Abstract
In these presentations, students in the cloud computing course will describe what they've accomplished during the semester.
Large-Data Statistical Machine Translation (May 7)
Chris Dyer, Aaron Cordova, Alex Mont
In the last decade, statistical techniques have revolutionized the field of machine translation. Using collections of documents that exist in pairs of languages (so-called bitexts), it is possible to build models of translation that can be used to translate effectively between many language pairs with virtually no language-specific knowledge. However, the amount of data that is available has grown more rapidly than the performance of computers, and the research community now faces a situation where estimating a new model from a training bitext takes several days with the existing tools. In this talk, we show that a large class of models can be naturally expressed using the MapReduce programming paradigm. This enables the models to be parallelized on clusters of commodity hardware and estimated exactly in a fraction of the time that would be required on a single-core machine. We present results showing the scaling characteristics of estimation code for two word alignment models (IBM Model 1 and the HMM alignment model) and a phrase-based translation model.

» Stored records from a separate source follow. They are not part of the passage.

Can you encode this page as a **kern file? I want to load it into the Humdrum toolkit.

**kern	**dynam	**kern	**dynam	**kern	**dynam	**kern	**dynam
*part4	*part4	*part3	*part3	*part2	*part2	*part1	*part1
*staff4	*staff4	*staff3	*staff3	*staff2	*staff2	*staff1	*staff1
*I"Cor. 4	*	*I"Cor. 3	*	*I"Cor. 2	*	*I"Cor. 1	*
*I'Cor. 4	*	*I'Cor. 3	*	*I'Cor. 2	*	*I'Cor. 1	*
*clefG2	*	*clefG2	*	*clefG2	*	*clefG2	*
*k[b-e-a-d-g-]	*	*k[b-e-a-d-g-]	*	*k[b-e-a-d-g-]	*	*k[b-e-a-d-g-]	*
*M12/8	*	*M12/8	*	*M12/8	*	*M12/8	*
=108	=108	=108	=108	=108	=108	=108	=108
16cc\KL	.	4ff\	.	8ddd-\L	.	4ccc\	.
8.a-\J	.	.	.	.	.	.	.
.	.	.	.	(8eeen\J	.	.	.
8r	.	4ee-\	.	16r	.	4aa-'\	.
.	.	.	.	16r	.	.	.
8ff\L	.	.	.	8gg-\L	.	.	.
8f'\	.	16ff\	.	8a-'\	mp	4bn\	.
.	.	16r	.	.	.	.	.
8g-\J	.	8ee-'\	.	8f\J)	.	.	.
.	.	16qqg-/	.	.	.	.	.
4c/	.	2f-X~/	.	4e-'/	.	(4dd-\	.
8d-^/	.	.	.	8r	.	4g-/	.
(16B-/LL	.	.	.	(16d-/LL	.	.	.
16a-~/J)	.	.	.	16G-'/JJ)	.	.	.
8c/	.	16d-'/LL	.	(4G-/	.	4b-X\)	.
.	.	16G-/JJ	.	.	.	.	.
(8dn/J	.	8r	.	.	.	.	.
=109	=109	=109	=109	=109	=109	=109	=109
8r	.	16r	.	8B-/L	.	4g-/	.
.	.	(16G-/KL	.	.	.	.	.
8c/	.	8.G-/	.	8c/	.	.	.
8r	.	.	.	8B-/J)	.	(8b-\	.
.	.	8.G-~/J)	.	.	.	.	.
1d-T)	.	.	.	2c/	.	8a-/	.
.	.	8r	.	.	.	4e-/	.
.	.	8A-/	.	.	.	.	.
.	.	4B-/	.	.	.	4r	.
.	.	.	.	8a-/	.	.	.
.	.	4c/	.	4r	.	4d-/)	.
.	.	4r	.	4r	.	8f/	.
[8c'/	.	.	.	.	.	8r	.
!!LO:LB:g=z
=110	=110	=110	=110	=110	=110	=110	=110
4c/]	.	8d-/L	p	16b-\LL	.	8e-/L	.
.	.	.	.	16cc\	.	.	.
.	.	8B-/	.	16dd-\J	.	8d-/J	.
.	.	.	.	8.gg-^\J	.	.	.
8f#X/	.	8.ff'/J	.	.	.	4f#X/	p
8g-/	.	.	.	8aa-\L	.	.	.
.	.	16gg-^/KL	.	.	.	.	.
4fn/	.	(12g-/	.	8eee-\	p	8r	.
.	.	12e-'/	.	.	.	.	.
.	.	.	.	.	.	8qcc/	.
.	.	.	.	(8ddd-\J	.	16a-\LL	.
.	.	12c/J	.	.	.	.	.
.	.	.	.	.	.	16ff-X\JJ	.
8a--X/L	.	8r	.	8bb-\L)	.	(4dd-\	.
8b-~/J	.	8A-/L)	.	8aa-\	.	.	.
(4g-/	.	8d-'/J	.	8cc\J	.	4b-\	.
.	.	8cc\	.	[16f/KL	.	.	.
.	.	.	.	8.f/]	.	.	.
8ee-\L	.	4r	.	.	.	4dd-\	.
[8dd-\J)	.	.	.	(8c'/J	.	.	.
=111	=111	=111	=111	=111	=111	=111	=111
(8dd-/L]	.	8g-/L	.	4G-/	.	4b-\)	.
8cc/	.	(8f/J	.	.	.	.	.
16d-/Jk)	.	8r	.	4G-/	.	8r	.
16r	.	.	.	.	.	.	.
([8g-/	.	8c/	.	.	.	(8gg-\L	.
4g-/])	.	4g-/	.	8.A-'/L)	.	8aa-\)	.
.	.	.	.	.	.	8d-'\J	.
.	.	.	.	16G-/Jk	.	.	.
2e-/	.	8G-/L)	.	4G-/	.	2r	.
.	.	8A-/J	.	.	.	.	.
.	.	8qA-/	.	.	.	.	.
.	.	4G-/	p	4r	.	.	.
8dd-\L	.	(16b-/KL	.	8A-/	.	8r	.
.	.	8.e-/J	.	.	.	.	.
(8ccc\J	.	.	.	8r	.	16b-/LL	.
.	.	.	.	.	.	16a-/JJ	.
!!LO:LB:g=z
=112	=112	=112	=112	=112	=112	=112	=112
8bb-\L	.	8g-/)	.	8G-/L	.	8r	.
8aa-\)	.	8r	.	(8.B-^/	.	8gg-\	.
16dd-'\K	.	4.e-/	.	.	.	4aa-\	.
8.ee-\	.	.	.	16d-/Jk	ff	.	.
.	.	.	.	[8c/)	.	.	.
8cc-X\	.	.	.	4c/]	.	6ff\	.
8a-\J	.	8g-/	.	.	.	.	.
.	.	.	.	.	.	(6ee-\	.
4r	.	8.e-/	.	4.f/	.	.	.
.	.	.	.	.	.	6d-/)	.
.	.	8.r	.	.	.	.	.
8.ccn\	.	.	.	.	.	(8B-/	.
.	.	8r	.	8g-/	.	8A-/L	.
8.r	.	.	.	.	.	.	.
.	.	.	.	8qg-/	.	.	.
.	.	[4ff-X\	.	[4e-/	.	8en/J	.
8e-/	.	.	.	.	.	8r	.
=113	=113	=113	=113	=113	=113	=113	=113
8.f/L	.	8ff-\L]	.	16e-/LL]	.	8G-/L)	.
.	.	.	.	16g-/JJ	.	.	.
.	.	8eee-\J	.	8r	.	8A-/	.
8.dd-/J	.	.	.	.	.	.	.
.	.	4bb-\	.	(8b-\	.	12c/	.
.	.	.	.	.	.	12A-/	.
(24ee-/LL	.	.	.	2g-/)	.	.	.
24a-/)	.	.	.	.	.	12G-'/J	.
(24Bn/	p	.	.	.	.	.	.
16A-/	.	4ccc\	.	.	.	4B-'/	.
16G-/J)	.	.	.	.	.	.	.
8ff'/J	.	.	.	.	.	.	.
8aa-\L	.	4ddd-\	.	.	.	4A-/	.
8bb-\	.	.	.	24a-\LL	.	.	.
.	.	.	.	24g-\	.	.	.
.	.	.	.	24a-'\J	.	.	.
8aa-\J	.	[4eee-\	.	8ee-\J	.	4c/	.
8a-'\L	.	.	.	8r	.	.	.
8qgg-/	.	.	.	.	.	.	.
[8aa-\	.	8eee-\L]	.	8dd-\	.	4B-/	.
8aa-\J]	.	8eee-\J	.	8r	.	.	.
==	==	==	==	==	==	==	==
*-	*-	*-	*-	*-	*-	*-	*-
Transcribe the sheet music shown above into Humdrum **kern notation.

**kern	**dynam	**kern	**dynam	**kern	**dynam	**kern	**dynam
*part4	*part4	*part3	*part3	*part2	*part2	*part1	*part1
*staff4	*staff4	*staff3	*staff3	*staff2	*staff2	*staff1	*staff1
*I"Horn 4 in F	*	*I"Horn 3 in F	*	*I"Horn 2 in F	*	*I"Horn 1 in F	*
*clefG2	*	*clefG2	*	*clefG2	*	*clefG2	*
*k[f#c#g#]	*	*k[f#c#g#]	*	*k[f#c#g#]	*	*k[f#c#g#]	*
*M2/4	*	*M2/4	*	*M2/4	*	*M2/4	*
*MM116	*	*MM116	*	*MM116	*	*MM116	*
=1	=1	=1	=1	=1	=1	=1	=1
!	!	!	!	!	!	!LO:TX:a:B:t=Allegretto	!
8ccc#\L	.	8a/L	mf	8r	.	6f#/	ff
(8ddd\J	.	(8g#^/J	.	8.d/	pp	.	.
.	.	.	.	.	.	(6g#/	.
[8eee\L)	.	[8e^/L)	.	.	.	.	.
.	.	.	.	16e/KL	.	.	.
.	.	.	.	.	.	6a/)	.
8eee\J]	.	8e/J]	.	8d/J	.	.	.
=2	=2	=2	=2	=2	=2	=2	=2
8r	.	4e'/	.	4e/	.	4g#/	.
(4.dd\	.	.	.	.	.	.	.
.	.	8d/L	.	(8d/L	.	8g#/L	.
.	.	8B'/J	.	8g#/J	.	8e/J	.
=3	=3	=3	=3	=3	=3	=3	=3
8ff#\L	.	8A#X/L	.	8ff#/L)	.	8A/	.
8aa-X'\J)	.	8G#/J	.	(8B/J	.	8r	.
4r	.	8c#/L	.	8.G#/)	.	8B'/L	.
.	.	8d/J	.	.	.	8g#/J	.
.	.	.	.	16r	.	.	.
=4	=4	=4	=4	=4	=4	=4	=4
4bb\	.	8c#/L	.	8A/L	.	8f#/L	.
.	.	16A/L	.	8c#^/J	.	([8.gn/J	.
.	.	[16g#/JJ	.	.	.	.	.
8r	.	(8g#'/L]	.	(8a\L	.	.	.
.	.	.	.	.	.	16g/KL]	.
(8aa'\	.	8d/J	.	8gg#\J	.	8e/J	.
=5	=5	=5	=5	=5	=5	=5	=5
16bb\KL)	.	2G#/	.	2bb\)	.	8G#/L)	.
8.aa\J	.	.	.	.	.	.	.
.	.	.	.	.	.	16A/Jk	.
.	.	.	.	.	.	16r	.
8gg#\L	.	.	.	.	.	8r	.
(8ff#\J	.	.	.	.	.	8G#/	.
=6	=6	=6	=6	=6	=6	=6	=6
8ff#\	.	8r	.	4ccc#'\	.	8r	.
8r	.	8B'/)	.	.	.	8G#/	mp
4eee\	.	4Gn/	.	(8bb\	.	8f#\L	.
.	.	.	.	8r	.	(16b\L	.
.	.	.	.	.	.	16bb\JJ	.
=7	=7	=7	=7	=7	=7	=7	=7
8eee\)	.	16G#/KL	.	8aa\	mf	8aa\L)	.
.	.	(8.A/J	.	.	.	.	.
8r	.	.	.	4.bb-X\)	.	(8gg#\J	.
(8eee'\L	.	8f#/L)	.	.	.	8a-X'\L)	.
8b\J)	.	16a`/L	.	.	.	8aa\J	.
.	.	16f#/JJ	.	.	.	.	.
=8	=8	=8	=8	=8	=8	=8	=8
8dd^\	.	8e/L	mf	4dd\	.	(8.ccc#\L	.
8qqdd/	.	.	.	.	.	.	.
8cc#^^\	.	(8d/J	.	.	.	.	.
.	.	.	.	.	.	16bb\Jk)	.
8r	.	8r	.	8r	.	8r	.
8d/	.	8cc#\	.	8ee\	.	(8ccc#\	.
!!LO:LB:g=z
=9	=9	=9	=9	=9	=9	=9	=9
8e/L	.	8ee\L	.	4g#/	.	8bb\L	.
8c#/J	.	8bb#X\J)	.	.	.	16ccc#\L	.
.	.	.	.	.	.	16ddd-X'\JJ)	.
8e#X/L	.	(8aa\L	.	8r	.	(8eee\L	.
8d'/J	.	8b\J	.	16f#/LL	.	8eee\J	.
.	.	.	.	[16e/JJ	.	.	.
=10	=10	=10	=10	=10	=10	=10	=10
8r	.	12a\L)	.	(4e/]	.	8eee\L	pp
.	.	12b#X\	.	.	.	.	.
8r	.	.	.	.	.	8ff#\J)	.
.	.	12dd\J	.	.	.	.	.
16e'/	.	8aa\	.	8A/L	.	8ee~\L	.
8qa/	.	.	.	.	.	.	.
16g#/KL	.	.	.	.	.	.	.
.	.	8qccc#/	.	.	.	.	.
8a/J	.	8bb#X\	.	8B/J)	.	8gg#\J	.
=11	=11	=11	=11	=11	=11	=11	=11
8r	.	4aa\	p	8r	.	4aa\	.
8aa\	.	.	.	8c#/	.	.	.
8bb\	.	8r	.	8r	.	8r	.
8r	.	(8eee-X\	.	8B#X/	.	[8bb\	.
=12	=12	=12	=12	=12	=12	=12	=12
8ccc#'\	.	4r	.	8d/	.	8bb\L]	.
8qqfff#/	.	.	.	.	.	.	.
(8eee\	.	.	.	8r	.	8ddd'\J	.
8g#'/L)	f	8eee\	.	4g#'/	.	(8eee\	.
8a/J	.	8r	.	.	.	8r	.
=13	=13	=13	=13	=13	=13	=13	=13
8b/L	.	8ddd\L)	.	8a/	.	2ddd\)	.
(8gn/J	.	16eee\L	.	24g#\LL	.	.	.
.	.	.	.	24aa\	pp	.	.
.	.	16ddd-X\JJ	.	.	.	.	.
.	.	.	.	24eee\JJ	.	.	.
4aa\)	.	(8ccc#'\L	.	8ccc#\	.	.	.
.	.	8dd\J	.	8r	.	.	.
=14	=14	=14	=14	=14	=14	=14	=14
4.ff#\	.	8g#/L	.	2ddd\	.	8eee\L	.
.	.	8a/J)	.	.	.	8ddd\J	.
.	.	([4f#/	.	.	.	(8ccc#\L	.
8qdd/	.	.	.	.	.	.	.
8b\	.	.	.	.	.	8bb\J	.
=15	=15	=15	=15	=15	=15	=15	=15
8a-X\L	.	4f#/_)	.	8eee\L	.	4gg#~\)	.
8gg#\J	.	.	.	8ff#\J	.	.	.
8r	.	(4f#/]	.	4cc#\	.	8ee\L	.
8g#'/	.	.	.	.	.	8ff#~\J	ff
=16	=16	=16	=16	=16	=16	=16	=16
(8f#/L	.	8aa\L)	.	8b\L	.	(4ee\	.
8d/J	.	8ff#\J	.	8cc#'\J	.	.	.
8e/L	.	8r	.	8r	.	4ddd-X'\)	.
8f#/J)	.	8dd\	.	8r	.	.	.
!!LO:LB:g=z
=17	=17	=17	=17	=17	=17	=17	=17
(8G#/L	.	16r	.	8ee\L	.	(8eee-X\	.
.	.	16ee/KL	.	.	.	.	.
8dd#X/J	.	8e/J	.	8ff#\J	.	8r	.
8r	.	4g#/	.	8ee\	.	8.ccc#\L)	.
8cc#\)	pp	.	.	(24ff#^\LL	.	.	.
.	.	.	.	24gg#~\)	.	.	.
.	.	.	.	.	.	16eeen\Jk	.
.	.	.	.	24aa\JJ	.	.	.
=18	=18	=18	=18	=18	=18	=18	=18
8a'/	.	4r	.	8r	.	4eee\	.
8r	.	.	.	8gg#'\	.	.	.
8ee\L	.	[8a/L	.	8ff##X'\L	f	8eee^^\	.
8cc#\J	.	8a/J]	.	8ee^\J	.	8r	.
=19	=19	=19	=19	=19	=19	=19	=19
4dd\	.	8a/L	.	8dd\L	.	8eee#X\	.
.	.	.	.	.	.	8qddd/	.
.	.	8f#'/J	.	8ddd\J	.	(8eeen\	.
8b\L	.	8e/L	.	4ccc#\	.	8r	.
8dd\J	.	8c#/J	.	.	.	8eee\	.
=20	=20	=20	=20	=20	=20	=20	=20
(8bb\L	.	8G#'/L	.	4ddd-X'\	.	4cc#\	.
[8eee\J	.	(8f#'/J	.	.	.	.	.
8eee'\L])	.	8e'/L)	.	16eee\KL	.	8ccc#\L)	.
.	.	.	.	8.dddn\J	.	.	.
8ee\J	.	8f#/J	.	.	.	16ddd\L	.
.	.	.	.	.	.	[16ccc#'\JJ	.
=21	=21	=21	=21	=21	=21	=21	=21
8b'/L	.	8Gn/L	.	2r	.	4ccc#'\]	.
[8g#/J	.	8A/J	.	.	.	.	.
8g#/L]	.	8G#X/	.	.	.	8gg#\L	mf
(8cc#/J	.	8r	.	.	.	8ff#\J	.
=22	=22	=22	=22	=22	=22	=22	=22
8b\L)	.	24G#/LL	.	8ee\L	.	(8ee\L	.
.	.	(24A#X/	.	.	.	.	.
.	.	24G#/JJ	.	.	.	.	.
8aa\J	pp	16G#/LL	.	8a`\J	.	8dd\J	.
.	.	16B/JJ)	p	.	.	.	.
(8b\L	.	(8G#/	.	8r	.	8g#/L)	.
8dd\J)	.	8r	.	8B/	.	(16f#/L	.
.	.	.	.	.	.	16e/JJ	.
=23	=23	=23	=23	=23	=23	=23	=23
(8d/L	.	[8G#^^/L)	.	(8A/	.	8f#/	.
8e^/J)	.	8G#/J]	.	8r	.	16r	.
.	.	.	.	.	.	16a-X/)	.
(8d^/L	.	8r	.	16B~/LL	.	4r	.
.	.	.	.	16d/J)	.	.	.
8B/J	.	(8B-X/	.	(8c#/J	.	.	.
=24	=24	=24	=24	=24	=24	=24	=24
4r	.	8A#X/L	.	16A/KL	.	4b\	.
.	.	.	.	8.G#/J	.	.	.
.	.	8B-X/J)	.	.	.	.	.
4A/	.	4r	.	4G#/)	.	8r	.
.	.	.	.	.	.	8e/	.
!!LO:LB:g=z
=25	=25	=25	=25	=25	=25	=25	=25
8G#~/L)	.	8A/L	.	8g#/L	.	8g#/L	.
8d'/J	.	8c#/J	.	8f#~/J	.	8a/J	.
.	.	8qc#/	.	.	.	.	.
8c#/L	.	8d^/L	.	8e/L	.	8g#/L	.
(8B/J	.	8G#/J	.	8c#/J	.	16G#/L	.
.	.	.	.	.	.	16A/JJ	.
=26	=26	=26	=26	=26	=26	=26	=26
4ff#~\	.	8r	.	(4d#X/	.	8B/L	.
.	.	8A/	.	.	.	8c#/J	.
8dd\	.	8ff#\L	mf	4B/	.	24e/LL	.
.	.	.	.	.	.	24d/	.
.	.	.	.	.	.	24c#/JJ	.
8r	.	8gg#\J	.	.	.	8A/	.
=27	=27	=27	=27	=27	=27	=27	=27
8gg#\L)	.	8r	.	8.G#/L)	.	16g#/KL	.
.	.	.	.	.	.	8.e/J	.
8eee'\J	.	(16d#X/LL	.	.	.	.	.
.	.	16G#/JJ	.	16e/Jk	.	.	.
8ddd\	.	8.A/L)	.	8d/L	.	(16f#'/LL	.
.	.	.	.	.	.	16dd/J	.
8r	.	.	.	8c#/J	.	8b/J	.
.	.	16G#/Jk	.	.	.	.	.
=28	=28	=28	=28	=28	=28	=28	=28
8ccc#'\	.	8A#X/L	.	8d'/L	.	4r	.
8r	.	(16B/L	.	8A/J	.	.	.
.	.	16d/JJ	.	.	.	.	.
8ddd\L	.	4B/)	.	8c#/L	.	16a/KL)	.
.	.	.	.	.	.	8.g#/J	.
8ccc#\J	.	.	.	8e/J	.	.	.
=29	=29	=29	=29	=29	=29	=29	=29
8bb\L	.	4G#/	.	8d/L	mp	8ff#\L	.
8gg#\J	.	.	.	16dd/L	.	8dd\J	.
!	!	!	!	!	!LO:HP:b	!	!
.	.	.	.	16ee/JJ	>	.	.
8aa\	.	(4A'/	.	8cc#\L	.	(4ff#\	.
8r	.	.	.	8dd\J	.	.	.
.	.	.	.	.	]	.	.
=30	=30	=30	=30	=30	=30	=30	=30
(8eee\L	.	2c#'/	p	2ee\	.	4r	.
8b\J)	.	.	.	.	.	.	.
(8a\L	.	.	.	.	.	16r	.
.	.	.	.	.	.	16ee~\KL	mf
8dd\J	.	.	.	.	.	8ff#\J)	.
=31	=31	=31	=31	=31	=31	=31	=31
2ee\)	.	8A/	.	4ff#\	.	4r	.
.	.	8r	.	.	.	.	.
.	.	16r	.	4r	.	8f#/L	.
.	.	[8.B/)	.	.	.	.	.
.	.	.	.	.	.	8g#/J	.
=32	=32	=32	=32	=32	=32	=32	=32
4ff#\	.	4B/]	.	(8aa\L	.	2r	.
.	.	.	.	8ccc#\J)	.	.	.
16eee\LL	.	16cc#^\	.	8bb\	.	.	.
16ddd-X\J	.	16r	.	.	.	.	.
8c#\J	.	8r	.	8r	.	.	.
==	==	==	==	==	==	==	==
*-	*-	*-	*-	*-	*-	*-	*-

Parallel Automatic Text-Background Separation in Picture Books (May 7)
Chang Hu and Punit Mehta
We present an image processing system based on the Hadoop MapReduce framework. The system leverages existing serial image processing code and the MapReduce framework to perform text-background separation for picture books in the International Children's Digital Library. We evaluated the performance of the system. The system also provides an overall programming paradigm for integrating image processing systems using the MapReduce framework.